The compiled kernel's TMA descriptors are sized based on compilation
shapes. Using dummy 256x256 shapes caused wrong memory access patterns
for the real 3584x6144 data. Now uses actual K_packed and N_packed
from the runtime tensors.
---
 cutedsl/bridge.py | 11 ++++++-----
 1 file changed, 6 insertions(+), 5 deletions(-)

diff --git a/cutedsl/bridge.py b/cutedsl/bridge.py
index bd9969e5..09232f7d 100644
--- a/cutedsl/bridge.py
+++ b/cutedsl/bridge.py
@@ -298,7 +298,7 @@ def _get_compiled_kernel(num_experts, device, mma_tiler_mn, cluster_shape_mn):
     The kernel compilation is deterministic for a given (num_experts, device, tiler, cluster)

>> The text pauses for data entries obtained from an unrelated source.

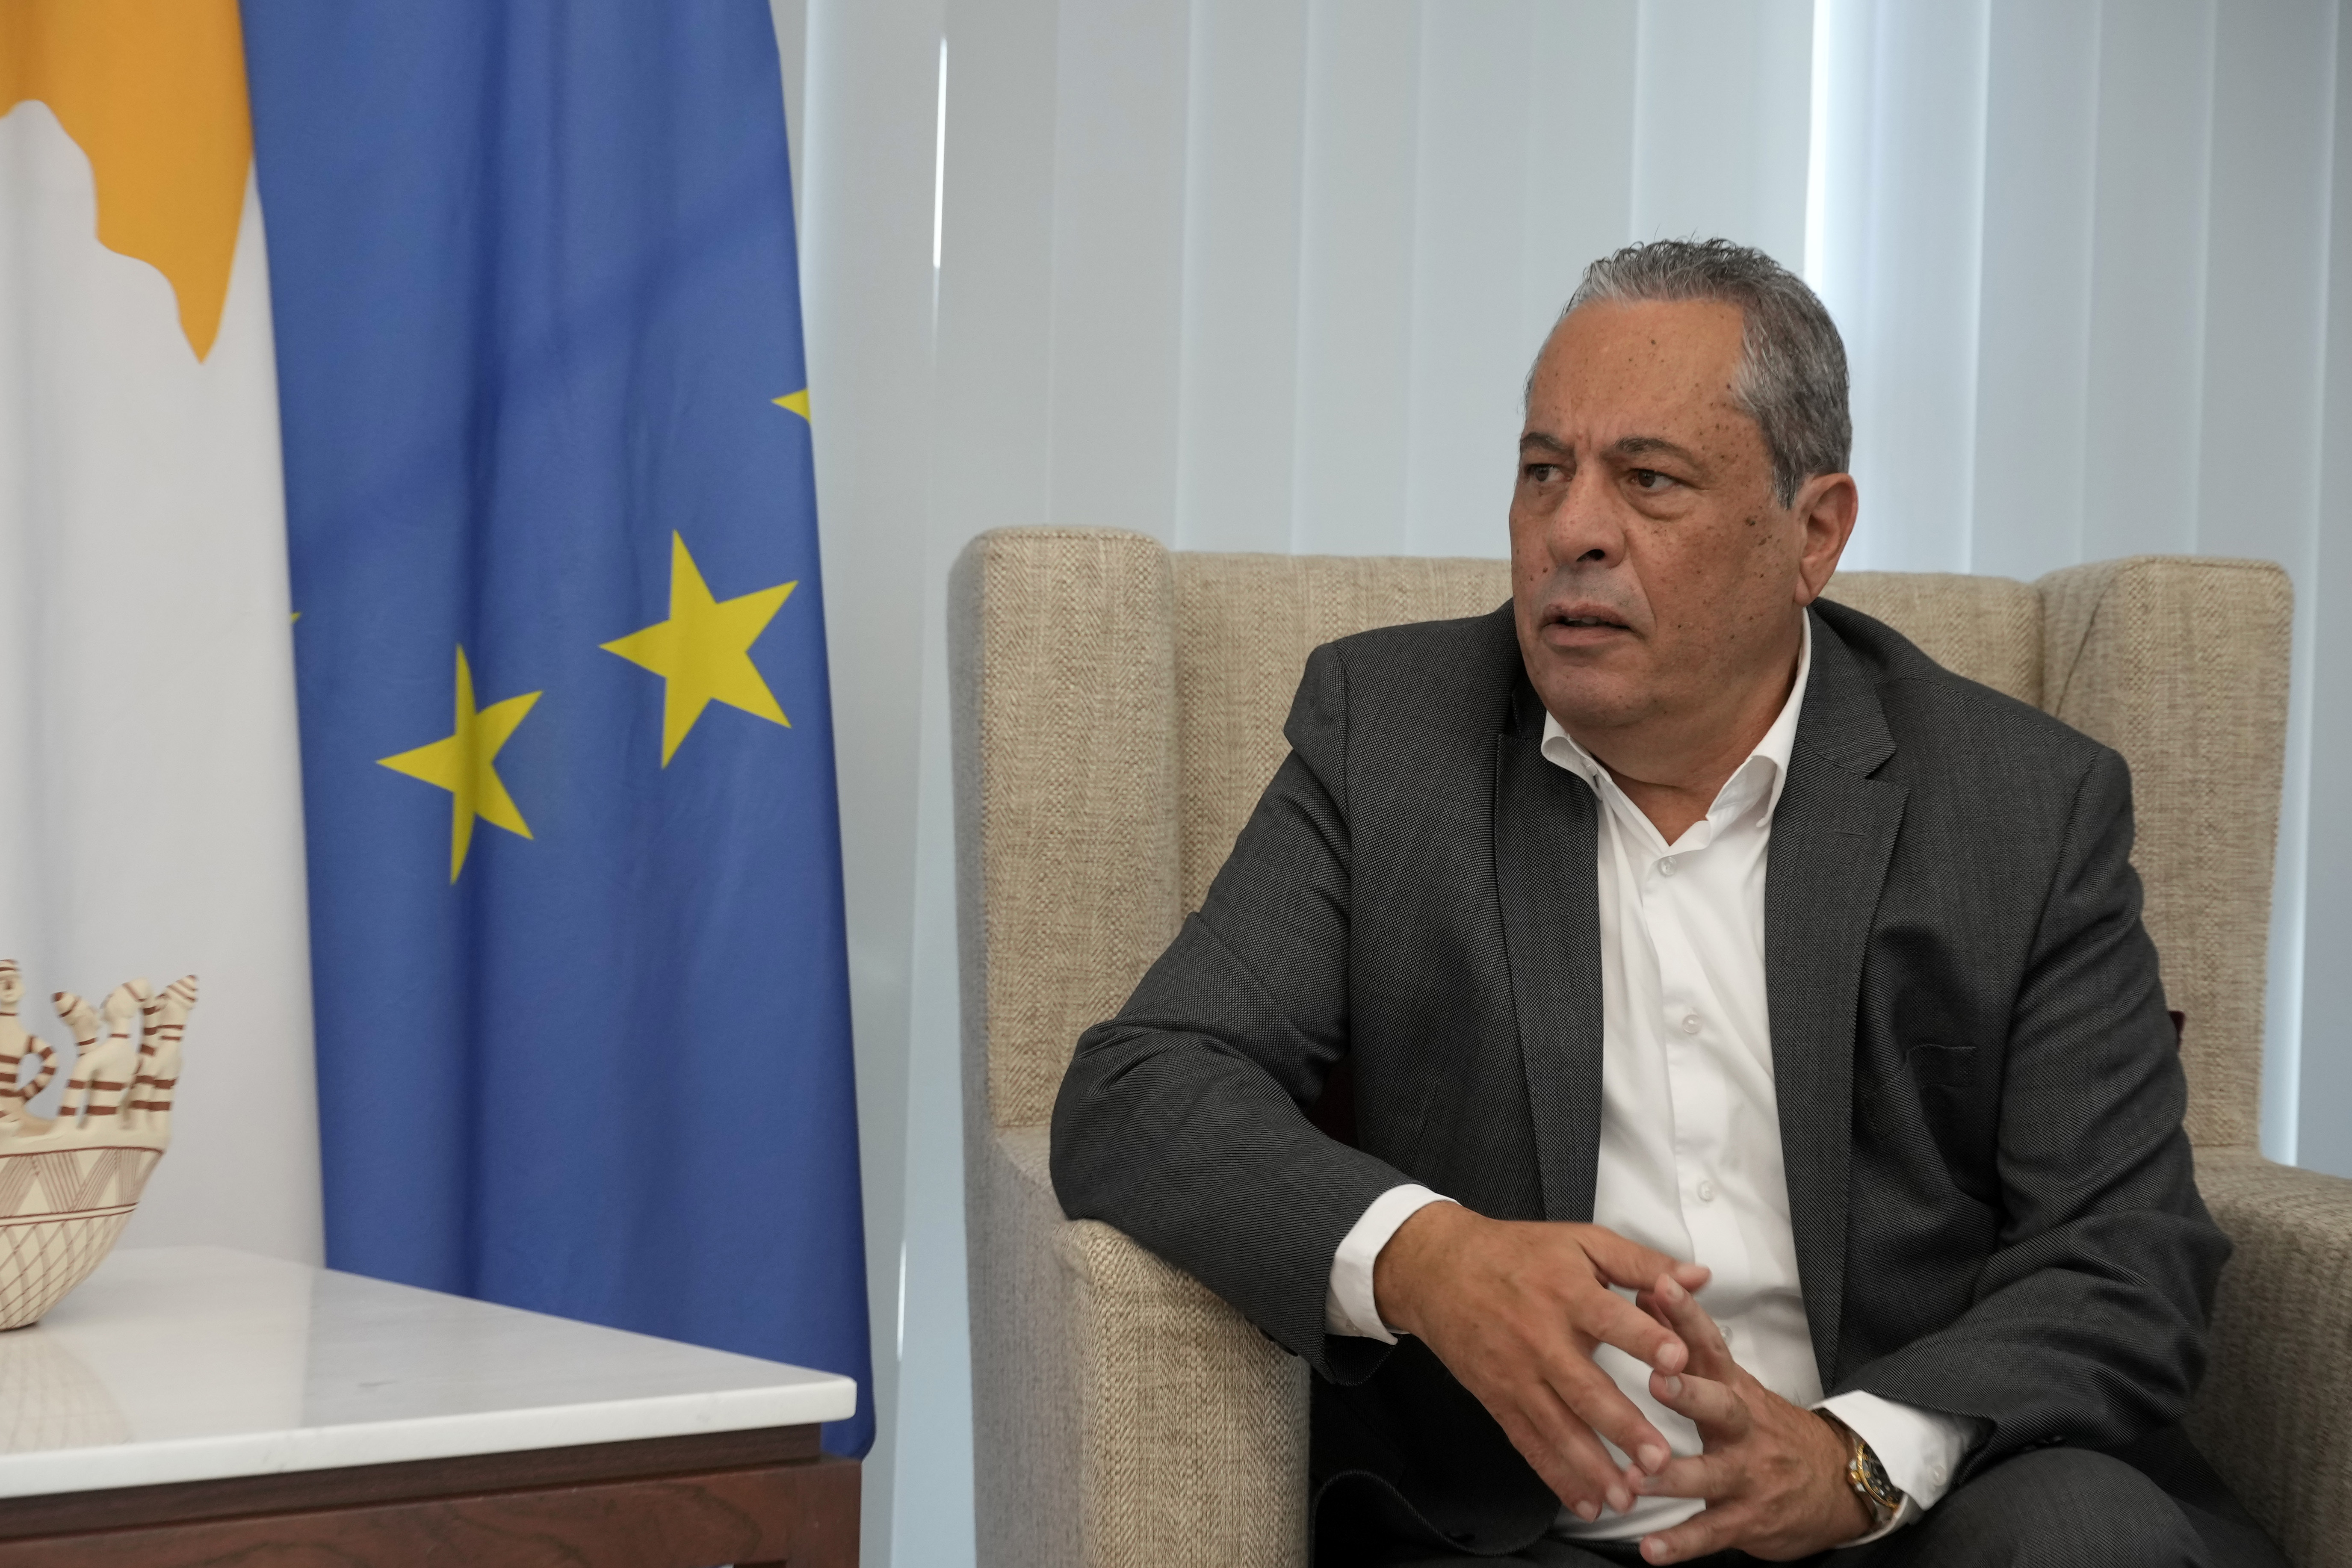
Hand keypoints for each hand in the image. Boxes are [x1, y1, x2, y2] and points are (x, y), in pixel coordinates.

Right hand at [1373, 1204, 1711, 1521]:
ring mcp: (1517, 1374)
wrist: (1439, 1270)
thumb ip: (1641, 1262)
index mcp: (1567, 1292)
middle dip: (1623, 1427)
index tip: (1678, 1360)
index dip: (1644, 1338)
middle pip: (1585, 1388)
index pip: (1611, 1318)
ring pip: (1558, 1427)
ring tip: (1628, 1497)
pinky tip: (1586, 1502)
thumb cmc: (1518, 1254)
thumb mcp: (1581, 1242)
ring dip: (1593, 1467)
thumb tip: (1699, 1276)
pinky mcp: (1499, 1399)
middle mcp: (1541, 1337)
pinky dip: (1556, 1477)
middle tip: (1659, 1460)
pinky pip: (1530, 1444)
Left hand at [1629, 1275, 1872, 1562]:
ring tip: (1636, 1479)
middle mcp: (1744, 1430)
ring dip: (1672, 1477)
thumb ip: (1687, 1342)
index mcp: (1736, 1390)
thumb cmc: (1768, 1427)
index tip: (1660, 1287)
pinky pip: (1711, 1533)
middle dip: (1689, 1392)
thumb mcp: (1733, 1382)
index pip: (1711, 1346)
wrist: (1839, 1484)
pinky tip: (1651, 1550)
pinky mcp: (1747, 1520)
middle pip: (1719, 1405)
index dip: (1688, 1316)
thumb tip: (1645, 1290)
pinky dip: (1681, 1544)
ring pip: (1710, 1475)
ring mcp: (1748, 1477)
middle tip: (1657, 1379)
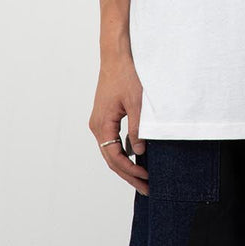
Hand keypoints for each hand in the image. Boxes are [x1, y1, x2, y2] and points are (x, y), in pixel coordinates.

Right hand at [89, 54, 148, 194]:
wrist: (116, 57)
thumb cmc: (125, 76)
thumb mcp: (137, 103)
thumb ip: (138, 129)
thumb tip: (139, 153)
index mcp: (102, 125)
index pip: (115, 158)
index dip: (131, 171)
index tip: (146, 179)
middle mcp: (97, 126)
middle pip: (111, 159)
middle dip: (129, 175)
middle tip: (146, 188)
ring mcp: (100, 122)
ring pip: (111, 151)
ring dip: (126, 165)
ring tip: (142, 178)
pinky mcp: (105, 117)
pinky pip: (112, 141)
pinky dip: (124, 152)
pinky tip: (136, 157)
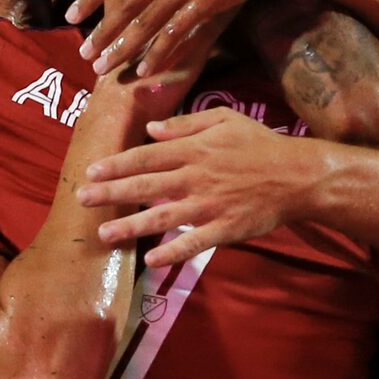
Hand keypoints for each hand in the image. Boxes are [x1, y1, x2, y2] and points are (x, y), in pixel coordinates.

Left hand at [78, 107, 322, 267]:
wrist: (297, 176)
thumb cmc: (260, 144)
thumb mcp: (225, 119)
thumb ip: (186, 124)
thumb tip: (151, 130)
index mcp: (194, 150)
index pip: (146, 157)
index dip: (116, 164)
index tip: (91, 171)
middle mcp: (195, 177)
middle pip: (145, 186)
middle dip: (111, 193)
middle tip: (81, 200)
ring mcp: (209, 205)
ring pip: (163, 217)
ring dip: (131, 226)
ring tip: (104, 234)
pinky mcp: (225, 229)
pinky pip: (194, 242)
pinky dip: (173, 252)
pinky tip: (150, 260)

     config, so we cache it to avoid recompiling on every forward call.
     """
-    cache_key = (num_experts, str(device), mma_tiler_mn, cluster_shape_mn)
+    cache_key = (num_experts, str(device), mma_tiler_mn, cluster_shape_mn, K_packed, N_packed)
     if cache_key in _compiled_kernel_cache:
         return _compiled_kernel_cache[cache_key]
     
@@ -317,10 +317,11 @@ def _get_compiled_kernel(num_experts, device, mma_tiler_mn, cluster_shape_mn):
     max_active_clusters = utils.HardwareInfo().get_max_active_clusters(cluster_size)
     stream = cuda.CUstream(torch.cuda.current_stream().cuda_stream)
 
-    # We need dummy tensors to compile against — use minimal sizes
-    # The compiled kernel works with dynamic shapes via mark_layout_dynamic
-    K_packed = 256  # minimal
-    N_packed = 256
+    # We need dummy tensors to compile against — shapes must match runtime tensors
+    # The compiled kernel uses mark_layout_dynamic but TMA descriptors
+    # are sized based on the compilation shapes
+    K_packed = mat_a.shape[1]  # actual K packed dimension
+    N_packed = mat_b.shape[2]  # actual N dimension
     tokens = 1
     dummy_a = torch.zeros(tokens, K_packed, dtype=torch.uint8, device=device).view(torch.float4_e2m1fn_x2)
     dummy_b = torch.zeros(num_experts, K_packed, N_packed, dtype=torch.uint8, device=device).view(torch.float4_e2m1fn_x2)